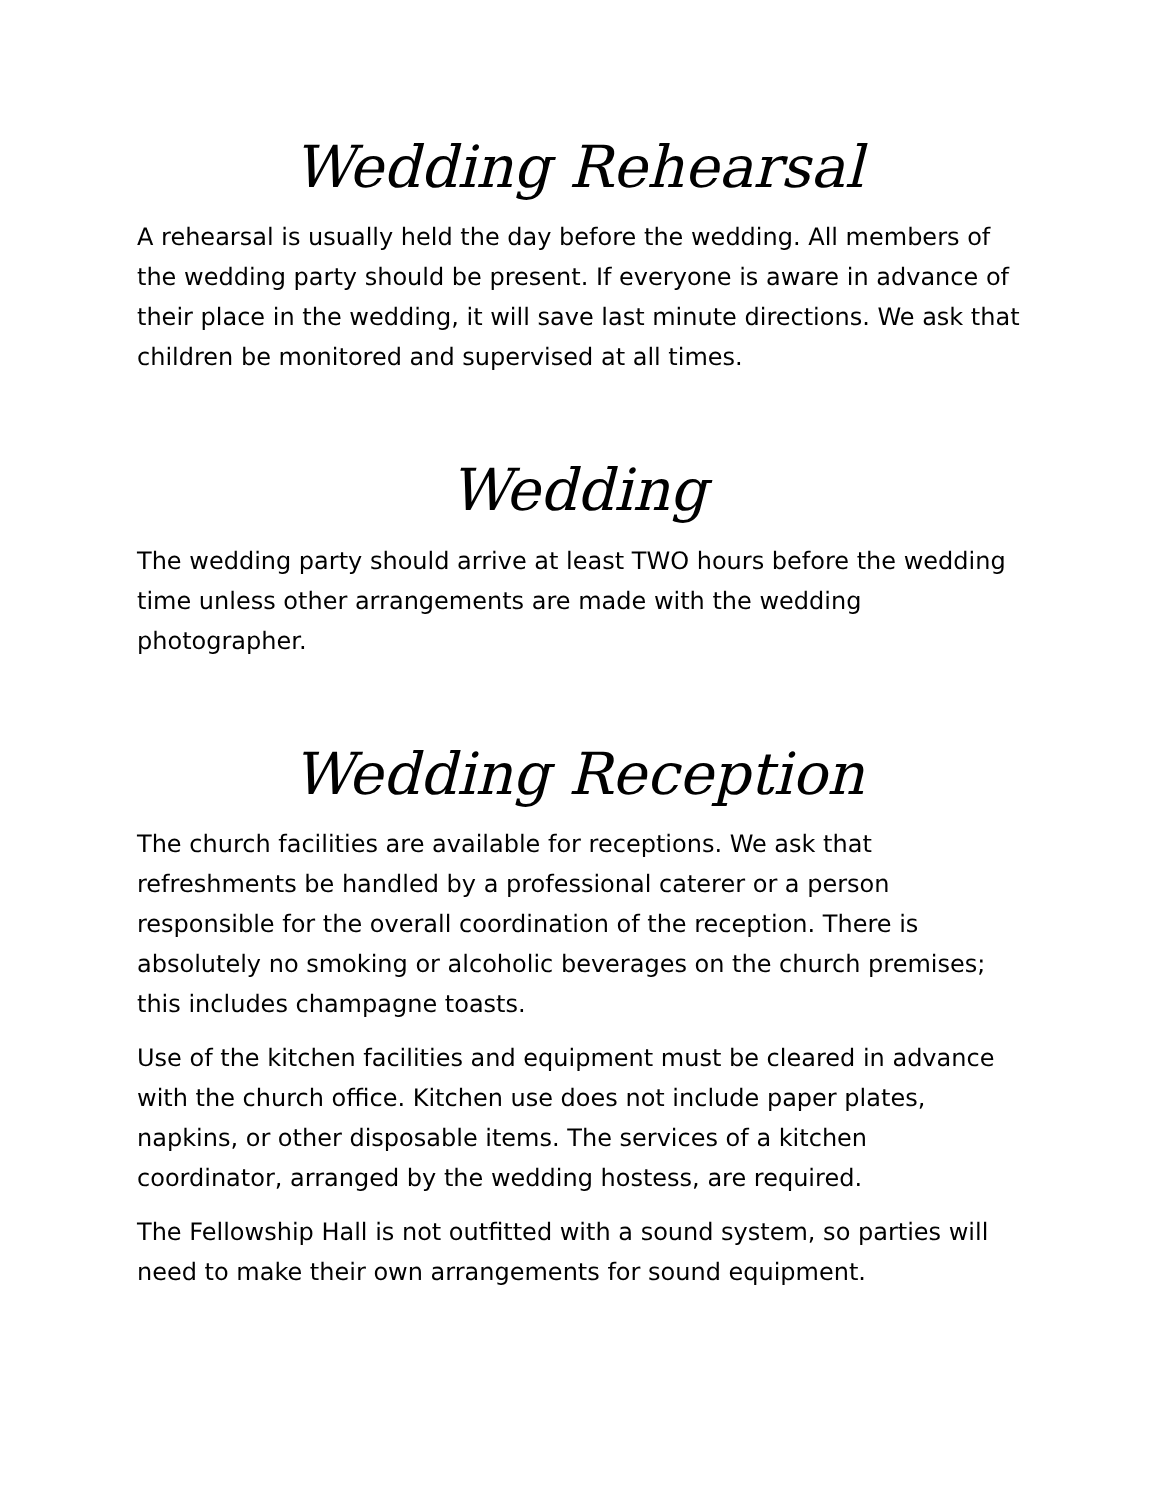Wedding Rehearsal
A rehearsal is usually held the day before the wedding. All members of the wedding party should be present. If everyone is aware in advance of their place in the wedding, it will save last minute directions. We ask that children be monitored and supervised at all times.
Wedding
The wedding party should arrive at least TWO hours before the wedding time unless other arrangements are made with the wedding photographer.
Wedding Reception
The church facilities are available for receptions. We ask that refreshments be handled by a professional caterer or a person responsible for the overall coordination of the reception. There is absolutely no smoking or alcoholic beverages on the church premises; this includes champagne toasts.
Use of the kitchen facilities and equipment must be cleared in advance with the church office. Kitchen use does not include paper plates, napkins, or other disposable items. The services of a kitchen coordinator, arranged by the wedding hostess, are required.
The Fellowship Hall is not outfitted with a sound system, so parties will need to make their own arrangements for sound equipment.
------------------------------------
[Exercise prompt] Looking at the entries, how many lines contain the string "church"? The answer is that number alone.

[Problem solution] 2